# [Activity]
Within the data below, determine how many lines contain "FERREIRA" and supply only that figure.

***

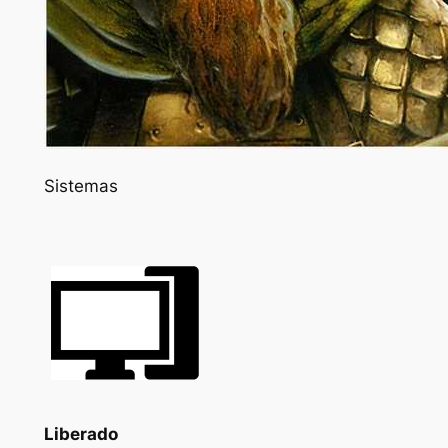
Sistemas
Liberado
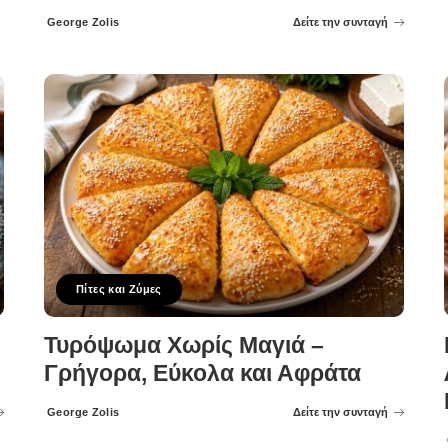
George Zolis
Δείτε την συνταγή
Posted
by
Πίτες και Ζύμες
Τυρόψωμα Χωρίς Μαγιά –
Γρήγορα, Εύκολα και Αφράτα
George Zolis
Δείτε την συνταγή
Posted
by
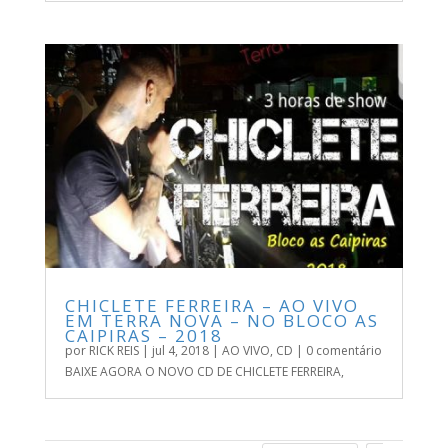
CHICLETE FERREIRA – AO VIVO
EM TERRA NOVA – NO BLOCO AS
CAIPIRAS – 2018
por
RICK REIS
|
jul 4, 2018
|
AO VIVO
,
CD
| 0 comentário
BAIXE AGORA O NOVO CD DE CHICLETE FERREIRA,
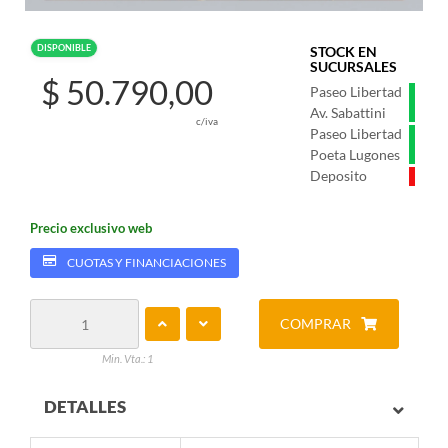
DISPONIBLE
STOCK EN
SUCURSALES
$ 50.790,00
Paseo Libertad
Av. Sabattini
c/iva
Paseo Libertad
Poeta Lugones
Deposito
Precio exclusivo web
CUOTAS Y FINANCIACIONES
COMPRAR
Min. Vta.: 1
DETALLES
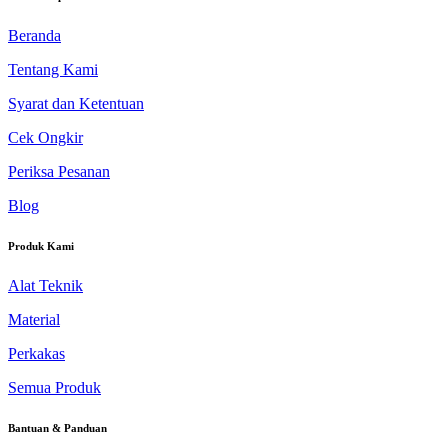
Beranda
Tentang Kami
Syarat dan Ketentuan
Cek Ongkir
Periksa Pesanan
Blog
Produk Kami
Alat Teknik
Material
Perkakas
Semua Produk
Bantuan & Panduan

***

# [Answer to the problem]
2